[Opening Quoted passage section]

So what's the best approach? While leaving framerate at the setting allowed by the source hardware may provide an experience closer to the original design, bumping that framerate to a stable 60fps makes a remaster much easier to sell to a wider audience (plus, games like Kingdom Hearts look real nice at a smooth and speedy 60fps).
Perhaps the best way to solve this issue is simply a matter of giving players choice - like when Allison's studio allowed players to flip a switch in The Last of Us Remastered between a graphically enhanced 30fps or a less-visually impressive but solid 60fps experience. Developers could even take this a step further, like in Double Fine's recent Full Throttle remaster, and let players choose between a variety of individual settings, allowing them to decide how close to the original version or the full remaster they want to go. Giving people a range of options between framerates could potentially allow them to bypass any new issues that crop up - at least until a patch arrives, at any rate.
What does it mean for PS4 Pro and Xbox Scorpio?

[Closing Quoted passage section]

* [Required work]
[1] In the framerate passage, what could players choose between in The Last of Us Remastered?
[2] Rewrite the framerate passage between "So what's the" and "and speedy 60fps).", inclusive, replacing "speedy" with "swift".
[3] Name every game the framerate passage mentions.
The data has no role in this work.

[Opening Data under study section]

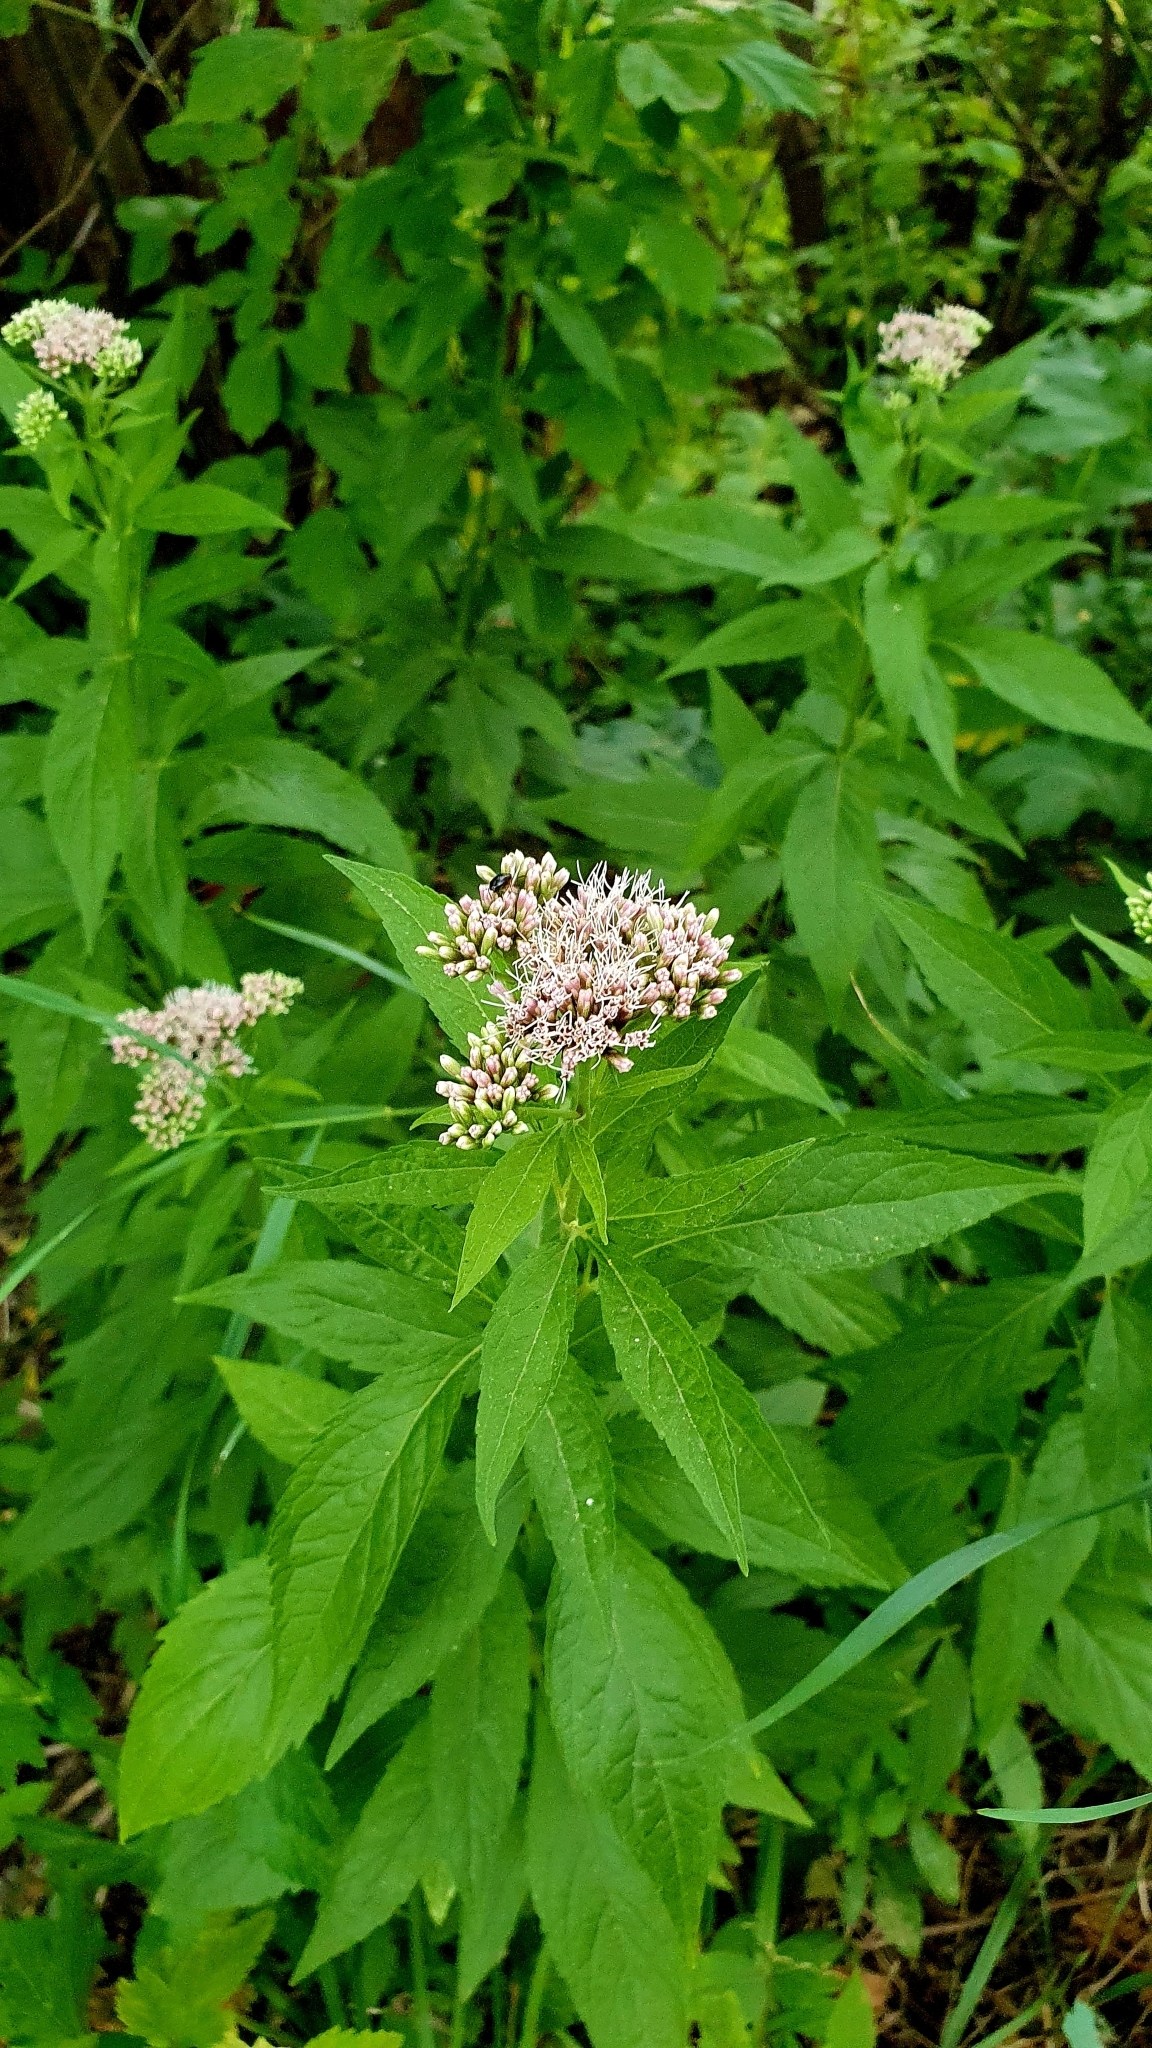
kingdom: Plantae
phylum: Tracheophyta
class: Magnoliopsida
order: Asterales
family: Asteraceae
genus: Eupatorium
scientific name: Eupatorium cannabinum
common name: Hemp-agrimony
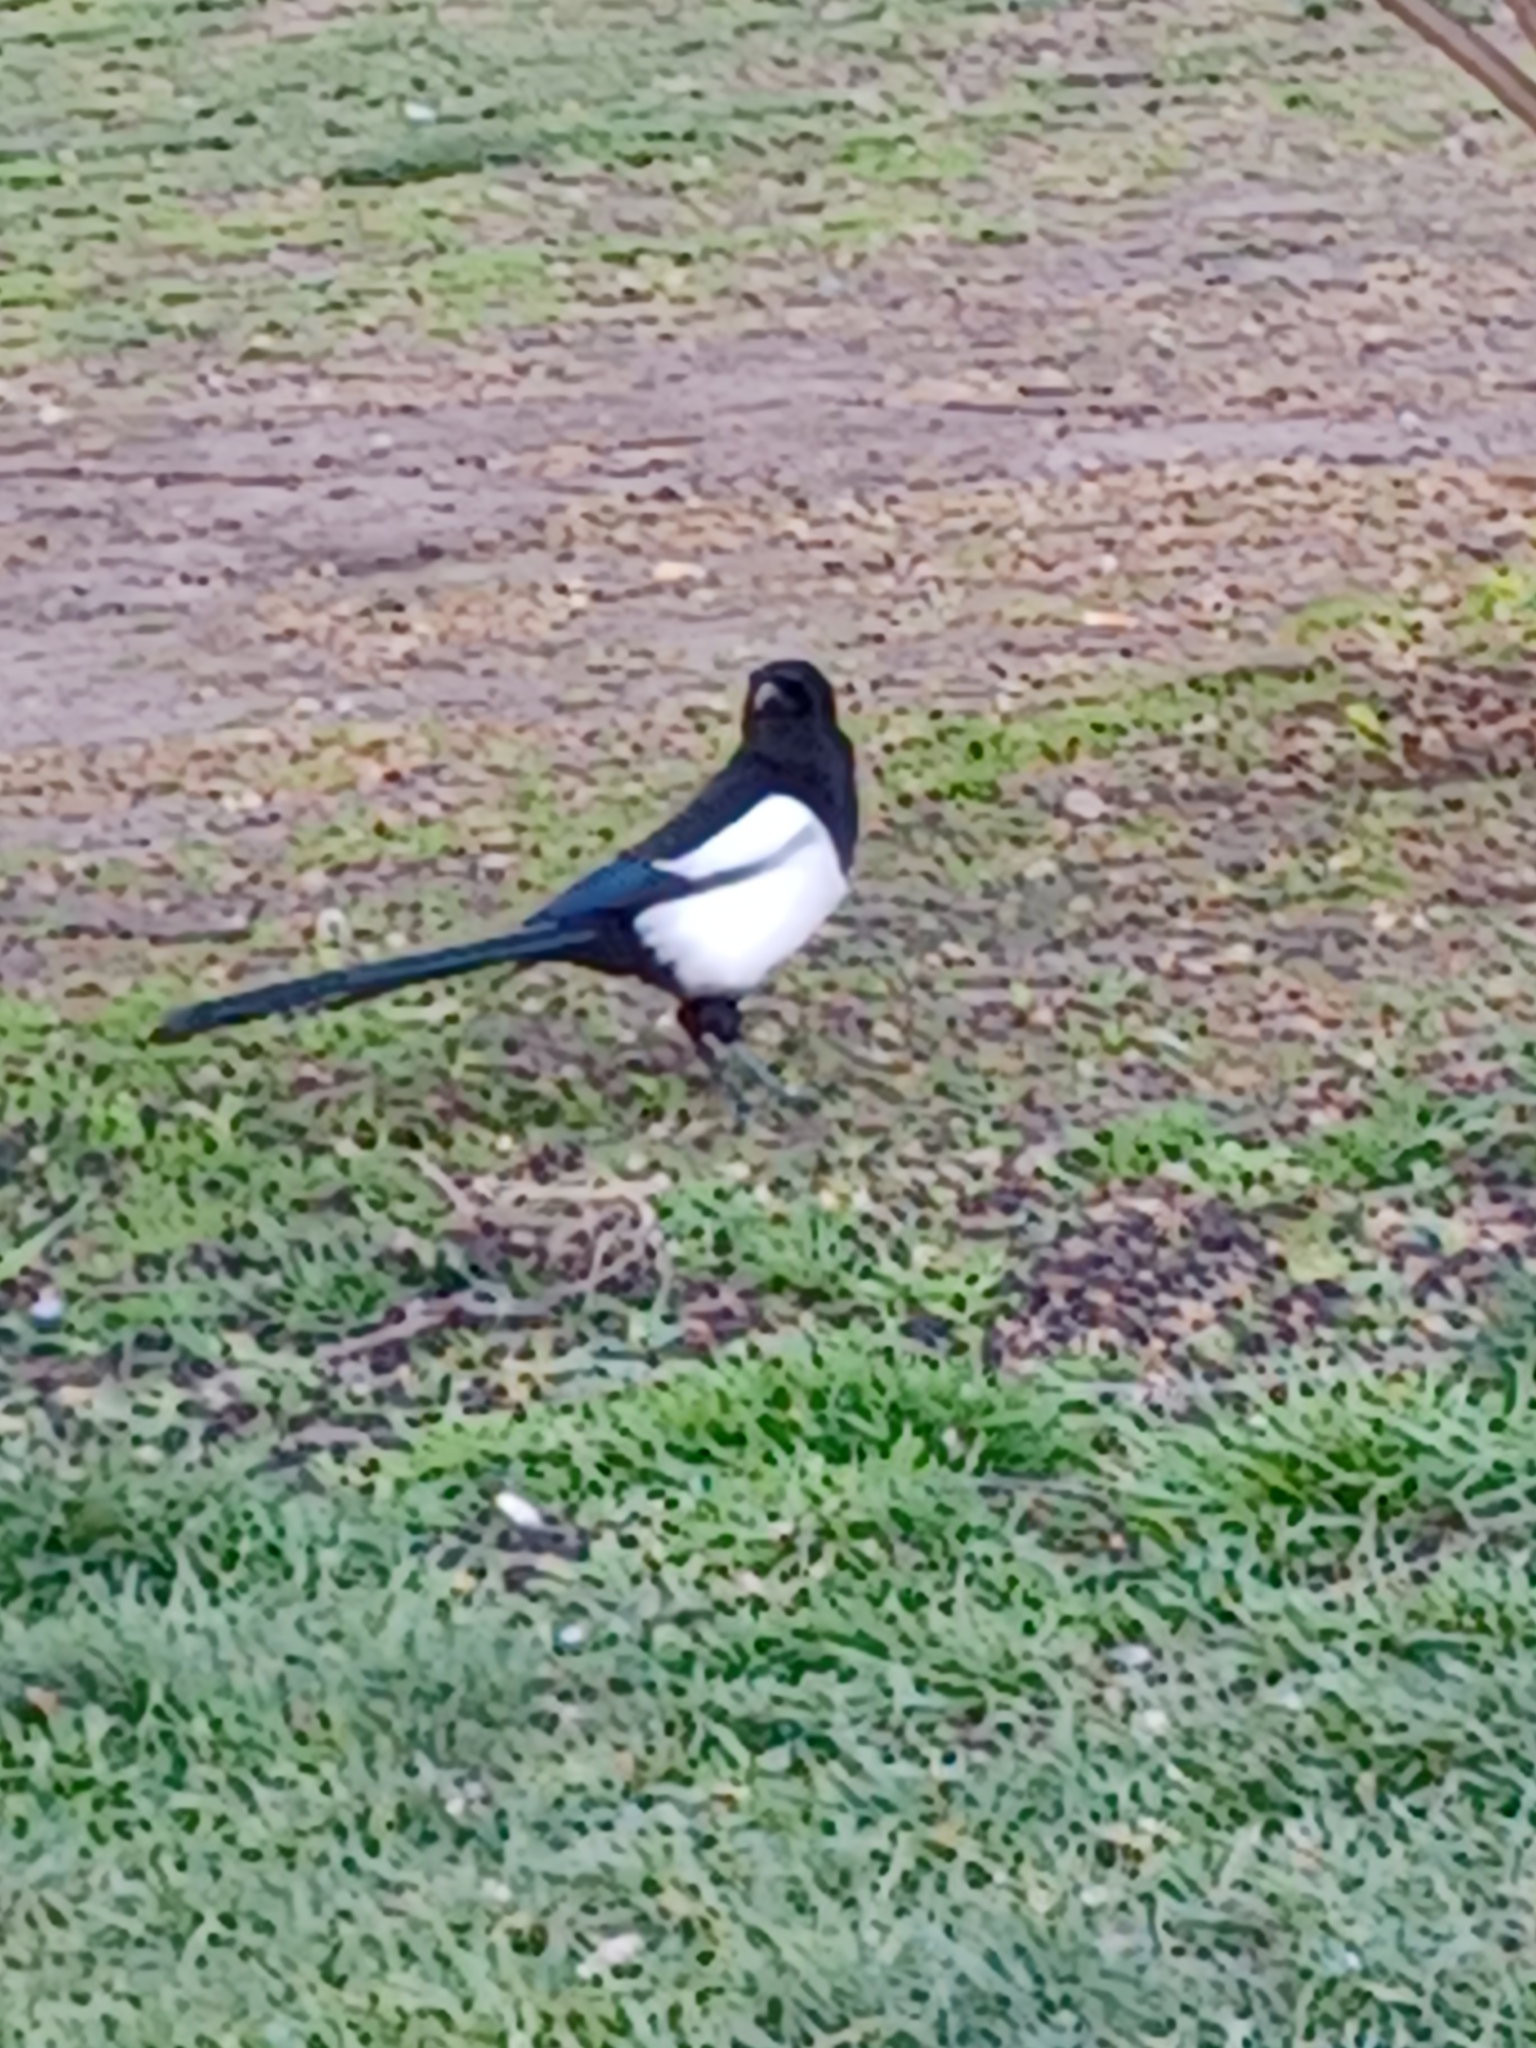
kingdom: Animalia
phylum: Chordata
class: Aves
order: Passeriformes
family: Corvidae
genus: Pica
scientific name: Pica pica
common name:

[Closing Data under study section]

* [Results in order]
[1] A graphically enhanced 30fps experience or a less visually impressive but solid 60fps one.

[2]
So what's the best approach? While leaving framerate at the setting allowed by the source hardware may provide an experience closer to the original design, bumping that framerate to a stable 60fps makes a remaster much easier to sell to a wider audience (plus, games like Kingdom Hearts look real nice at a smooth and swift 60fps).

[3] Kingdom Hearts, The Last of Us Remastered, Full Throttle